Code Debugger: Replication

Monday, 13 September 2021

Keeping datacenters in sync with asynchronous replication using durable queue

I had often wondered what eventual consistency actually implied in the context of large-scale distributed systems. Does it mean that data would eventually be replicated achieving consistency at a later point in time or that all best attempts would be made to keep disjoint data storage systems in sync before eventually giving up leading to a quasi-consistency scheme in effect?

Over the years, having worked with AWS, third-party clouds and after conceiving a potential working scheme for consumers of such distributed cloud vendors, I was beginning to understand that the idea of eventual consistency more closely mirrored to what was described about it in theory and resembled less with the cynical view I had first carried about a best-effort, possibly vain scheme to keep data in sync.

Here is a relatively simplistic, high-level depiction about an architecture on the backend that could keep geographically-distributed, trans-continental (just indulging my artistic freedom now) data centers in sync. You can think of the asynchronous queue forwarder as a process/service that collects the writes to be made to the individual data centers albeit indirectly via queuing system that could support concurrent multiple consumers (such as Kafka or SQS), which in this case would be the data centers that would need to be kept in sync. The durability guarantees of the queue should be sufficient to ensure that the data written to would never be lost.

The queue forwarder service could be a standalone, micro-service or otherwise a daemon that would be running locally inside your application container or pod. I have more to comment on micro-service v/s daemon design so stay tuned for a follow-on post. At this point though, I don't necessarily see why one design should be better than the other.

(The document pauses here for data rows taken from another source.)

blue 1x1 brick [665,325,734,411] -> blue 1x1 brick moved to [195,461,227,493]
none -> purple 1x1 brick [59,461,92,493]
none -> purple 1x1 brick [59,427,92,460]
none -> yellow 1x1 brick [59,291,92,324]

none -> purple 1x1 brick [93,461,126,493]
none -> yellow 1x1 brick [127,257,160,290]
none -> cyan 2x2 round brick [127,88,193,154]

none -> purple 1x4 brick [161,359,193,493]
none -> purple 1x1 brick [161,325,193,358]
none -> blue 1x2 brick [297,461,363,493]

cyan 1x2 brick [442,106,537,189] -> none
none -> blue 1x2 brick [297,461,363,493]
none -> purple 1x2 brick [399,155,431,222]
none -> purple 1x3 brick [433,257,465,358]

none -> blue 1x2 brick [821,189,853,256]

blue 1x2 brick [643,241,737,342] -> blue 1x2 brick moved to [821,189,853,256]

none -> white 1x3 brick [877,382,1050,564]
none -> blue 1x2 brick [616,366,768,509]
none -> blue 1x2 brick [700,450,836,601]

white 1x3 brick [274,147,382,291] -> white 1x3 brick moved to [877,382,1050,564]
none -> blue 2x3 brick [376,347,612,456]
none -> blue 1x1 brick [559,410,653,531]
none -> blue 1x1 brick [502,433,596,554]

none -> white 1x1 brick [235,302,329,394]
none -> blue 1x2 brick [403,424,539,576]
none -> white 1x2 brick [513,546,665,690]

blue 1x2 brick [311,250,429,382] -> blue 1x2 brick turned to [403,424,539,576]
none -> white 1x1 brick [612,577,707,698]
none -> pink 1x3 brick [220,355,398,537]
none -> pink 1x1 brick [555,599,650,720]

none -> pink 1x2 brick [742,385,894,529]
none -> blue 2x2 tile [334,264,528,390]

Thursday, 24 December 2020

Replication for Beginners

Replication helps improve read throughput by boosting data redundancy even if it comes at the expense of having to manage data consistency between different replicas.

Replication strategies -

Leader based replication - write to a leader, followers catch up with leader eventually

A more durable approach is for write from client to be waiting till the write has propagated to at least one follower in addition to the leader.

Purely Synchronous replication, Most Durable- Client writes to leader and blocks until all followers have gotten a copy of the write from the leader

Semi-Synchronous replication, Less Durable than Purely synchronous but More Available - Client writes to a leader and blocks until some number of followers, “w” have obtained a copy of the write.

How does follower catch up with leader ?

When writes happen, one of the parties, client or the server (leader/ cluster manager) generates a sequence id for the write that is either auto-incrementing or corresponds to the timestamp when the write was received from the client.

In 1, we mentioned leader or cluster manager does this sequence id generation operation but there are merits to both parties discharging this responsibility. In typical distributed systems that do not have a dedicated cluster manager, leader could assume this responsibility. In others, cluster manager may be a better bet to introduce greater separation and distribution of concerns. There are challenges with both approaches, when leader generates sequence ids, the reliability of sequence id generation are more tightly dependent on the reliability of leader election and subsequent new leader catching up with the former one’s write logs. When cluster manager is introduced in a set up, it is recommended that a high-performant, costly instance is used to reduce the likelihood of this system not failing or otherwise reliability of the system needs to be improved with a secondary cluster manager that will be catching up with the primary one from time to time to maintain durability of writes at all times.

Going back to 1, after leader has received a write, it typically writes it to a write log (Similar to a write log in databases) first before writing it to its own index and subsequently to the disk. Note that individual implementations may differ based on the challenges involved in keeping writes durable in its environment or application scenarios. For example, some systems may treat a write to leader as completed immediately after a memory-based index has been written to while others may wait until the memory-based index write has also been written to a storage system or write block on disk.

Once the write has completed on the leader, the writes happen to followers at a very simplistic level, based on a push or pull model.

In Push-based replication models, leader typically writes to a durable and robust queue that guarantees writes to it are never lost and that reads from it also never fail to deliver to any of the consumers registered to it as subscribers. If the robustness of a separate queue aren’t needed, writes can also propagate from the leader to followers in a peering-based or star-based model or ring-based model. Note that replication from leader to followers themselves may be architected in a multitude of different ways based on the specific application scenarios and conditions.

In Pull-based replication models, followers could poll the leader for all writes that happened on the leader since a sequence-id passed to it by the follower and the changes received from the leader may be applied to the followers’ own indexes and storage systems.